Last week, federal courts were delaying trials and shuttering in-person operations in response to the spread of COVID-19, but most immigration courts were functioning normally. That left immigration lawyers, judges and ICE prosecutors demanding changes.

It’s not every day these three groups find themselves on the same side of an argument. But that’s exactly what happened this week when their national unions had a joint message for federal officials.

"The immigration courts need to close. Period,” said Jeremy McKinney, the second vice president of the American Immigration Lawyers Alliance.

Mckinney’s group joined the National Association for Immigration Judges and the Local 511 union that represents ICE employees in a video conference with journalists Monday. They came together after growing increasingly frustrated with the Department of Justice’s failure to address public safety.

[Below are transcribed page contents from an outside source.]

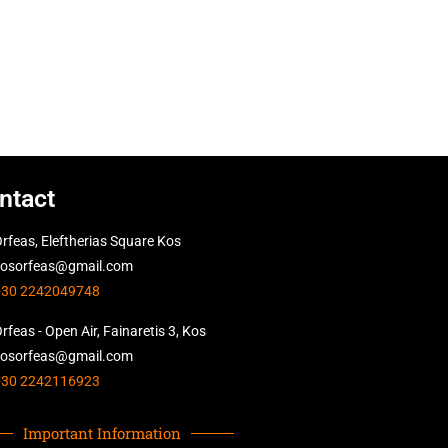
ntact
rfeas, Eleftherias Square Kos
kosorfeas@gmail.com
+30 2242049748
rfeas - Open Air, Fainaretis 3, Kos
kosorfeas@gmail.com
+30 2242116923
Important Information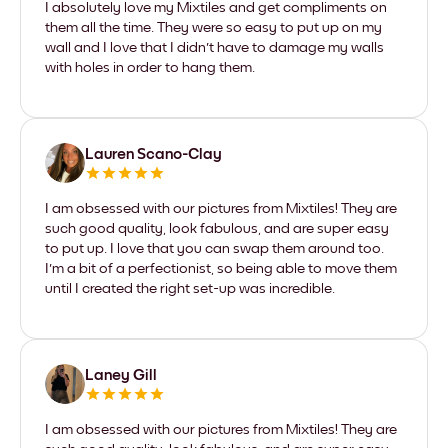
I absolutely love my Mixtiles and get compliments on
them all the time. They were so easy to put up on my
wall and I love that I didn't have to damage my walls
with holes in order to hang them.
Lauren Scano-Clay
I am obsessed with our pictures from Mixtiles! They are
such good quality, look fabulous, and are super easy
to put up. I love that you can swap them around too.
I'm a bit of a perfectionist, so being able to move them
until I created the right set-up was incredible.
Laney Gill
I am obsessed with our pictures from Mixtiles! They are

An immigration judge in Denver has a confirmed case of the virus, according to the National Association of Immigration Judges. A lawyer there and another in New York City suspect they may have contracted it as well. The organization’s president, Judge Ashley Tabaddor, said those close calls have sent shock waves through immigration courts around the country.

“Every court is basically in panic mode because the appropriate measures have not been taken to protect people from exposure,” she said.

Tabbador said things are made worse for immigration court personnel because of the way information is being disseminated by the Executive Office of Immigration Review.

“Critical EOIR announcements of court closures or postponements of mass hearings are done by late night twitter postings,” she said. “EOIR’s favorite mode of [communication] to its employees and stakeholders is now Twitter.”

Fanny Behar-Ostrow is the president of the American Federation of Government Employees Local 511 union for ICE employees. The agency appoints an attorney to represent the government in immigration trials. She said continuing to keep courts open forces people facing immigration charges to show up for their court date and risk exposure to the coronavirus, or miss it and risk facing immediate deportation with an order in absentia.

“Immigration courtrooms are not large enough, and parties sit within arms length of each other,” she said.

Even before trials take place, McKinney said the risk of the virus spreading inside detention centers still remains high. That’s why his organization is asking the government to allow more detainees to be released while awaiting trial.

“Unless a person is subject to mandatory detention, ICE really gets to make the first call on a person’s release. Whether they can be released on bond or paroled into the community — that’s all on ICE,” he said. “It's only when there’s a disagreement that we go to an immigration court.”

The groups say postponing or reworking how all in-person hearings take place should be the next step in protecting the courtrooms.